▸ What is expected:
Take the records below and set down exactly the lines from the one with "index tip: (818, 1104)" to the one with "wrist: (156, 90)", ends included; do not copy the pictures.

Stored entries
####################

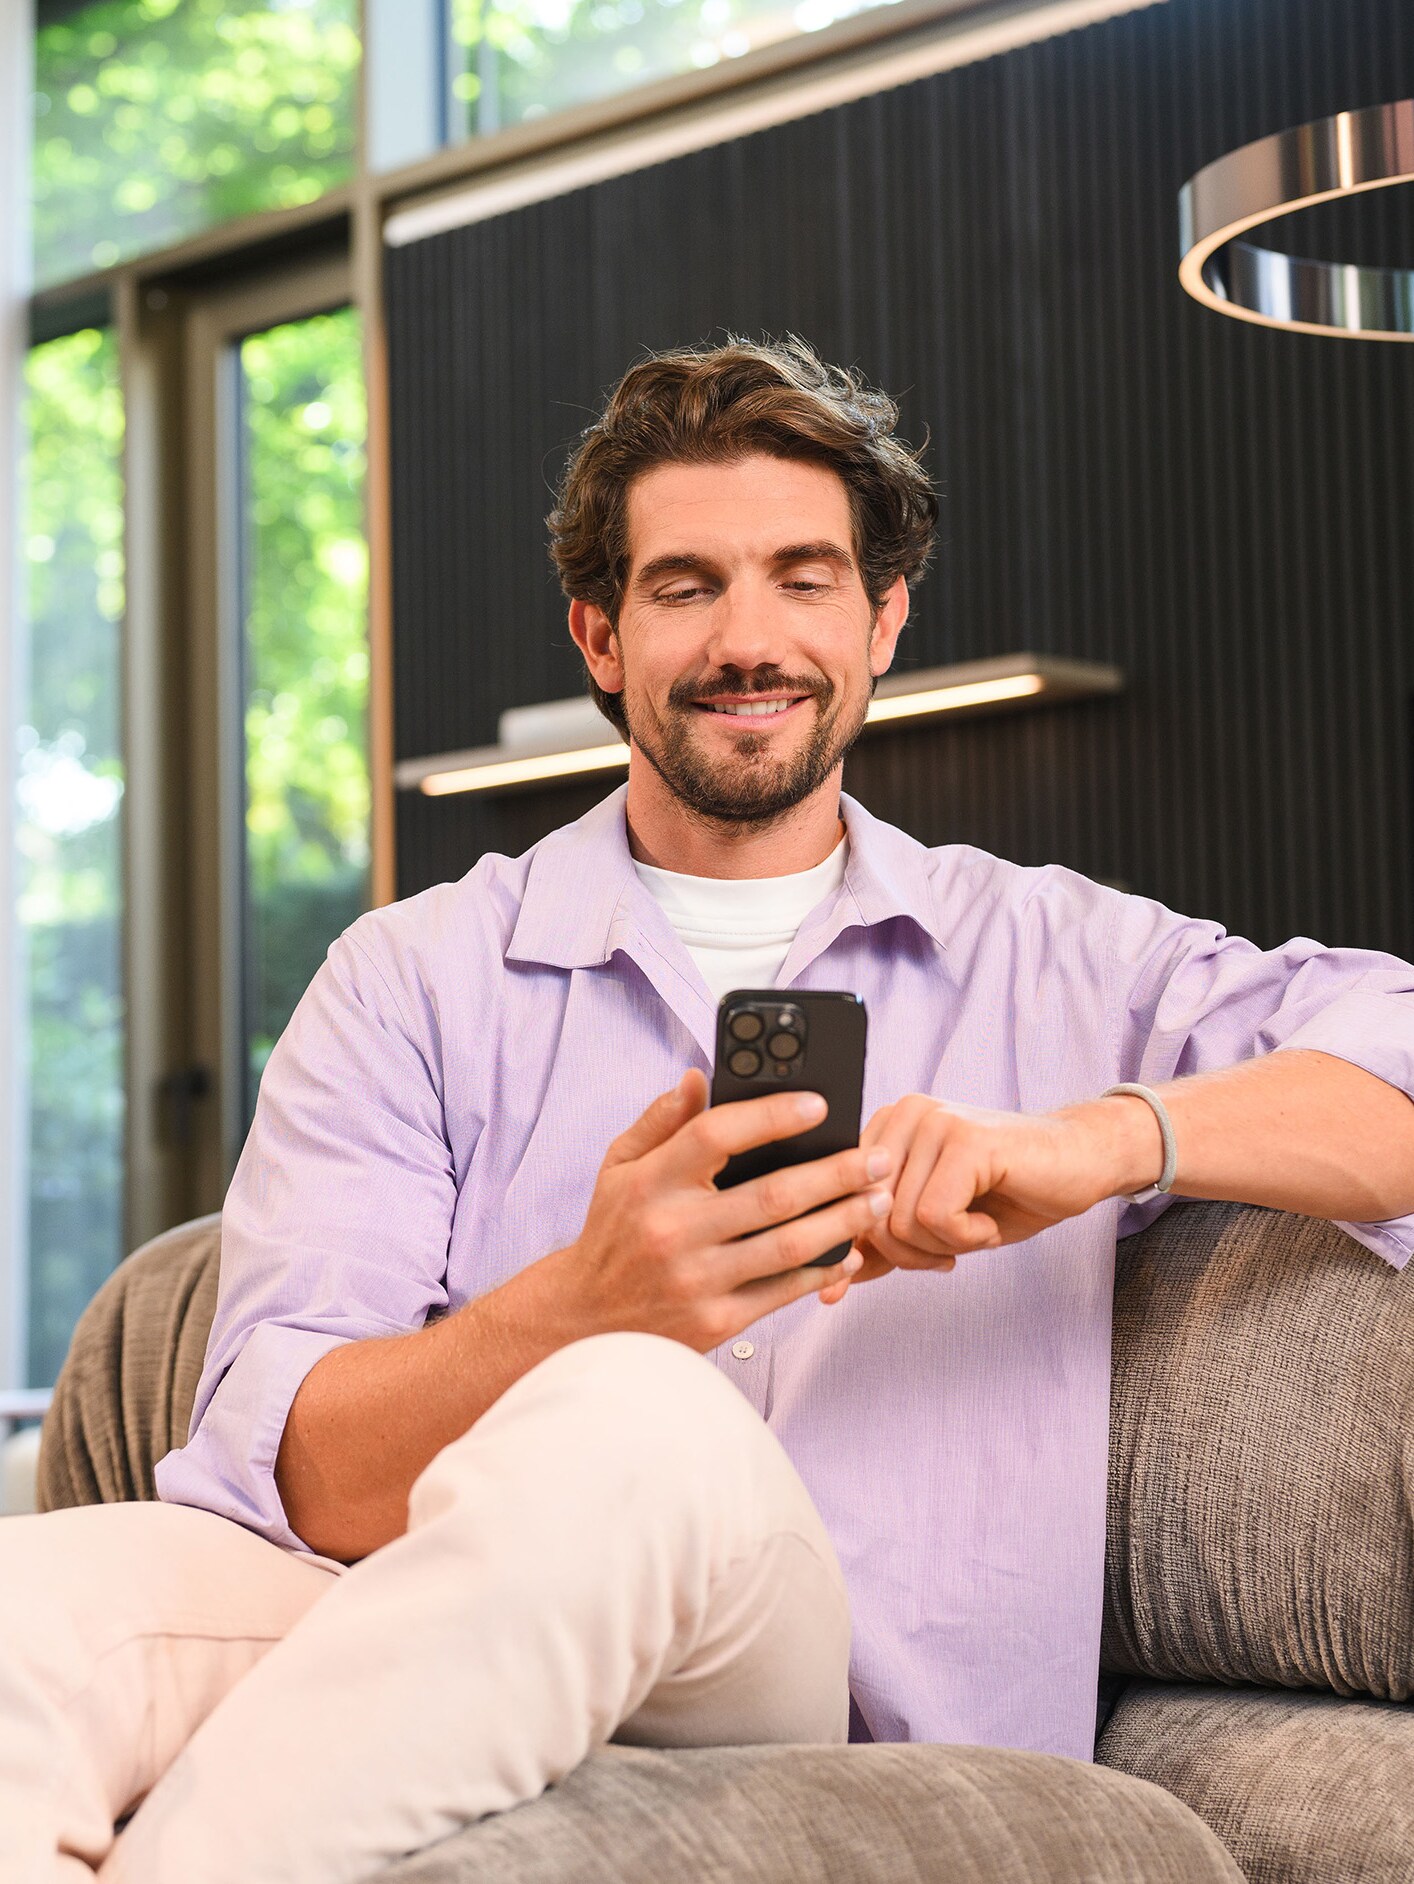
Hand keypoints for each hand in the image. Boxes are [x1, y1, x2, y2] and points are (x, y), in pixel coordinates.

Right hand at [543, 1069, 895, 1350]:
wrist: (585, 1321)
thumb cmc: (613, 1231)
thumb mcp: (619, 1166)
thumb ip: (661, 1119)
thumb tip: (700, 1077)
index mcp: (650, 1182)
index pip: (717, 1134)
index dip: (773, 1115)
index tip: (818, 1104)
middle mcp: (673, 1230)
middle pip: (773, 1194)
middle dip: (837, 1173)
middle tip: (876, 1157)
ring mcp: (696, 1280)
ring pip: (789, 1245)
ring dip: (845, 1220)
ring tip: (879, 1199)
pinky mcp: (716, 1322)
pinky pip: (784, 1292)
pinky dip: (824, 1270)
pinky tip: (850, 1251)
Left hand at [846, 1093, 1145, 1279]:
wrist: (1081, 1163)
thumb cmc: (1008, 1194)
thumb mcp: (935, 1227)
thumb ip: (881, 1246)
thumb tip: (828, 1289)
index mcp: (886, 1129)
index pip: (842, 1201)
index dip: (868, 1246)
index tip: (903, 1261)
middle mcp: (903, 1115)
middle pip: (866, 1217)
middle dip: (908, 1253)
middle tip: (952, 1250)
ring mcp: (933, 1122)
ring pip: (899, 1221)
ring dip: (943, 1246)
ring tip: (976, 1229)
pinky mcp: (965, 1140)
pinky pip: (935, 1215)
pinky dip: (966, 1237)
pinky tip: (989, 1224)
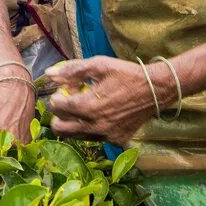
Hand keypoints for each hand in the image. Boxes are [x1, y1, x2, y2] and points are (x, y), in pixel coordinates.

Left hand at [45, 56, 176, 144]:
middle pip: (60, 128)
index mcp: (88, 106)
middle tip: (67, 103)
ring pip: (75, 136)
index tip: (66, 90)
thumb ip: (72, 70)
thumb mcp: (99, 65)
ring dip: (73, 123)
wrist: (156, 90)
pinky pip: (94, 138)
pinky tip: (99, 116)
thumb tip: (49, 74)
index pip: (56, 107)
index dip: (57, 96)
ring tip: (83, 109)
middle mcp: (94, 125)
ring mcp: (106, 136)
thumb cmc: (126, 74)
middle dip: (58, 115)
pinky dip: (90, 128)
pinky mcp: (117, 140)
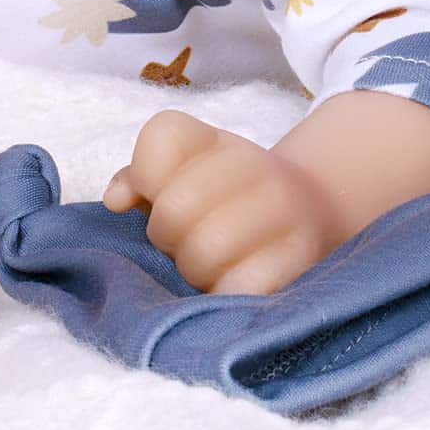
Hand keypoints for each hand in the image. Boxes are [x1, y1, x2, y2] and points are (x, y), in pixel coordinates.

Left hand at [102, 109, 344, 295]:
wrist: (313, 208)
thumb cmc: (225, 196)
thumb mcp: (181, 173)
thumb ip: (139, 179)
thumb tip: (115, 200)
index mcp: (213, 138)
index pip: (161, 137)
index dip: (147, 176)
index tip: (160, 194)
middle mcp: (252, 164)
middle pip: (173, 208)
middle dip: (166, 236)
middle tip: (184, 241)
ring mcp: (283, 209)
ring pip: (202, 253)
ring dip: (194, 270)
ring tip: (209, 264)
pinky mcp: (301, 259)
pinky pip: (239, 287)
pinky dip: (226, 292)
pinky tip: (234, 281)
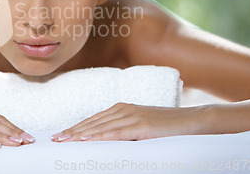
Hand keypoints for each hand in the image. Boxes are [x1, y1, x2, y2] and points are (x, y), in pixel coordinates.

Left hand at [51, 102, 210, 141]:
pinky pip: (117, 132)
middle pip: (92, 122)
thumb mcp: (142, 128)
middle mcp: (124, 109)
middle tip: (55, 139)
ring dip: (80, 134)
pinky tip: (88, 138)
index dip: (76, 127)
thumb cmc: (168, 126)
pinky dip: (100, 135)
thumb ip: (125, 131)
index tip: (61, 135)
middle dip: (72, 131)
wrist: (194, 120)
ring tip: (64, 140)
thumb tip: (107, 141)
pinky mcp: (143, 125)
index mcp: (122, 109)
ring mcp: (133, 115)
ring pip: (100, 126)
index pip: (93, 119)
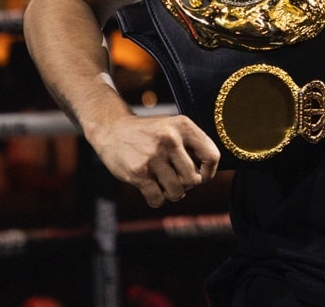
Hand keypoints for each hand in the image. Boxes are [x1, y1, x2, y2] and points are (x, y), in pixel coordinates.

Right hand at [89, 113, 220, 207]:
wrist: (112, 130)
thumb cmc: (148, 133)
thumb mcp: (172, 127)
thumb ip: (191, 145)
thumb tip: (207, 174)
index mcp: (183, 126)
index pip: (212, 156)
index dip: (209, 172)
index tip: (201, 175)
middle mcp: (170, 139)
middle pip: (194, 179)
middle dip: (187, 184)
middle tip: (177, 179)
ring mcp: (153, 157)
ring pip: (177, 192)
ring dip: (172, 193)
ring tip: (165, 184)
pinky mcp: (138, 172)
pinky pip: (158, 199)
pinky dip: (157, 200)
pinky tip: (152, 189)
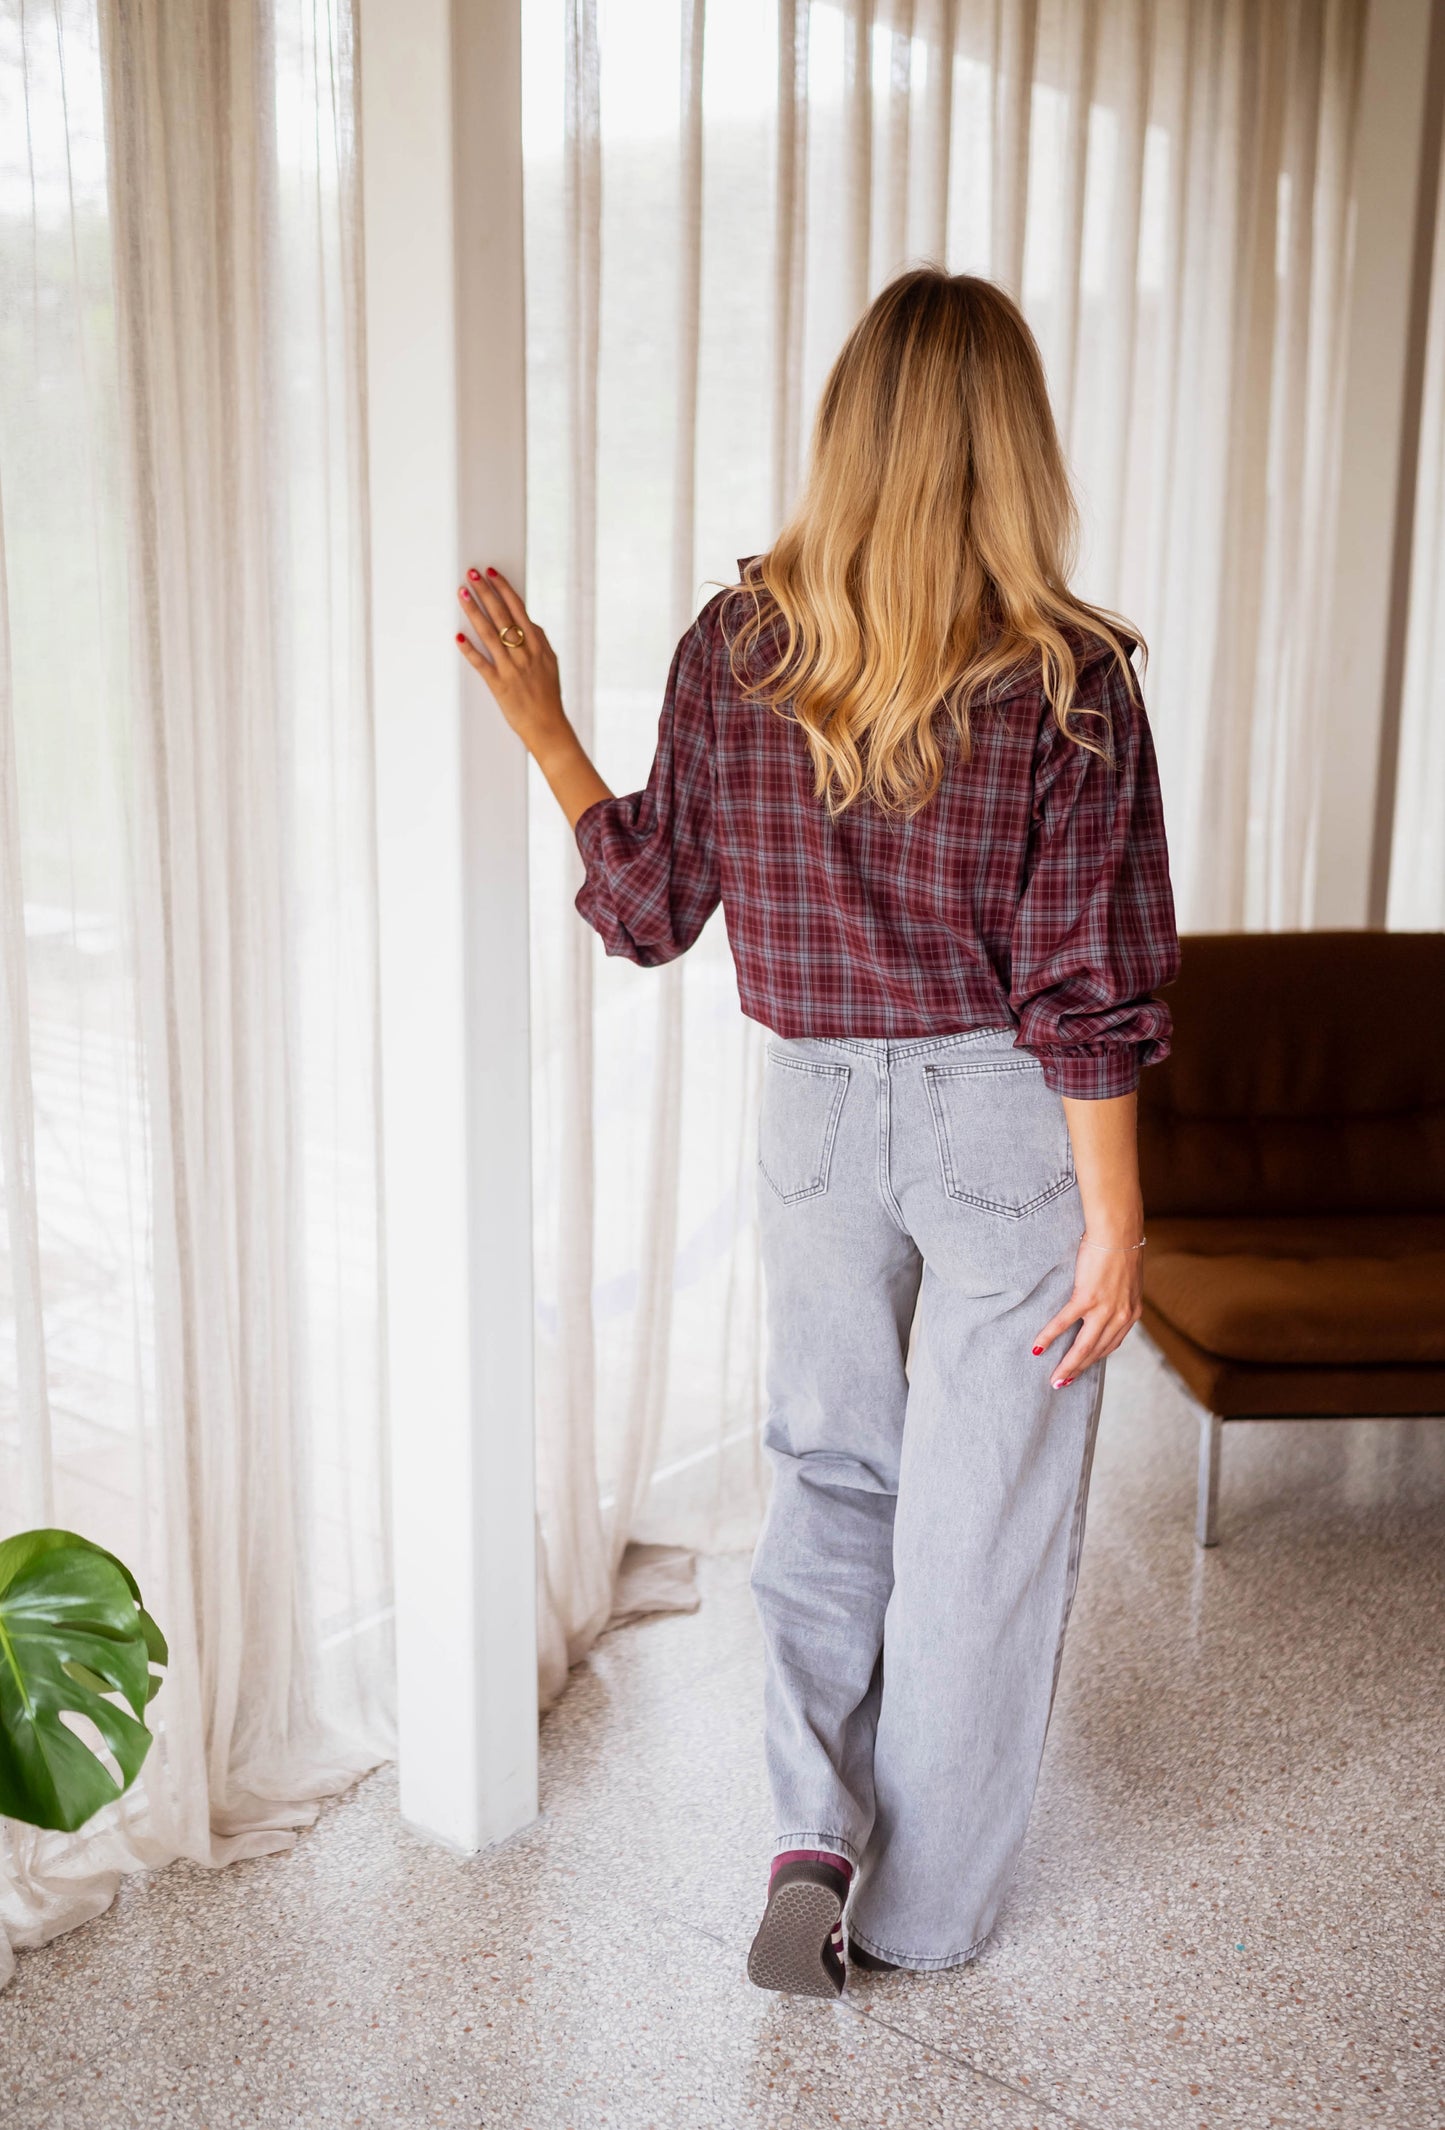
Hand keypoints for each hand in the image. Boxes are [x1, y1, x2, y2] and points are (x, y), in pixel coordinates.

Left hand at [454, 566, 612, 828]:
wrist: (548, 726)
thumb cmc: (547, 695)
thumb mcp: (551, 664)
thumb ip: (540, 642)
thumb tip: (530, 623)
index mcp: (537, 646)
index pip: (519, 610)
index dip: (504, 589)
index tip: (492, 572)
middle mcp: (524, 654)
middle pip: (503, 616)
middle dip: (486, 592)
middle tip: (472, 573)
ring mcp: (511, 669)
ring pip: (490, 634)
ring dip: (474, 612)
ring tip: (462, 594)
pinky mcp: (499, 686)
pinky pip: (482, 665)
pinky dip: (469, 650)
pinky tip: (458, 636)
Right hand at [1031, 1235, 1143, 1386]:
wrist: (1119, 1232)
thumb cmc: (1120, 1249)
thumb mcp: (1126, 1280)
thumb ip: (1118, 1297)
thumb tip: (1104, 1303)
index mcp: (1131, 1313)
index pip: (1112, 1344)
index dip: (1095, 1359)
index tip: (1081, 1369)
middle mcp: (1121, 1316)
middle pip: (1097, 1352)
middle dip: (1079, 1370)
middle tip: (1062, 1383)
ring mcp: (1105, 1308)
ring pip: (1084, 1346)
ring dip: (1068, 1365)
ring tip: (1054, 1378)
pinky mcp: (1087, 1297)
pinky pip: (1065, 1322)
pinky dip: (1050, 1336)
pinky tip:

####################

▸ Written reply:
index tip: (818, 1104)
middle mcp: (673, 1230)
middle pip: (773, 1194)
middle dip: (837, 1173)
middle tip: (876, 1157)
ring mcp: (696, 1280)
ring pip: (789, 1245)
ring dip: (845, 1220)
ring tip: (879, 1199)
pinky mcp: (716, 1322)
pinky pip: (784, 1292)
pinky dip: (824, 1270)
pinky tip: (850, 1251)
Left hand at [846, 1093, 1145, 1279]:
wrist: (1081, 1163)
thumb cmc: (1008, 1194)
thumb mcp: (935, 1227)
thumb ip: (881, 1246)
thumb tip: (828, 1289)
index mcp: (886, 1129)
index pip: (842, 1201)
index dip: (868, 1246)
index tip: (903, 1261)
middle mcp: (903, 1115)
middle pip: (866, 1217)
middle dip: (908, 1253)
middle tip: (952, 1250)
ring mcp: (933, 1122)
ring pip: (899, 1221)
ring dip: (943, 1246)
ring tip: (976, 1229)
pinky mcp: (965, 1140)
pinky pip: (935, 1215)
pinky dip: (966, 1237)
pinky tip: (989, 1224)
Hand keypoints for each hand in the image. Boxes are [x1, y1, x2, y2] and points are (x, y), in pixel coordinates.

Left hand at [45, 56, 176, 144]:
middle pip: (60, 128)
index mcp: (88, 106)
middle tip: (67, 103)
ring pip: (75, 136)
index tip: (66, 90)
thumb ip: (72, 70)
thumb mcp: (99, 65)
ring dip: (73, 123)
wrist: (156, 90)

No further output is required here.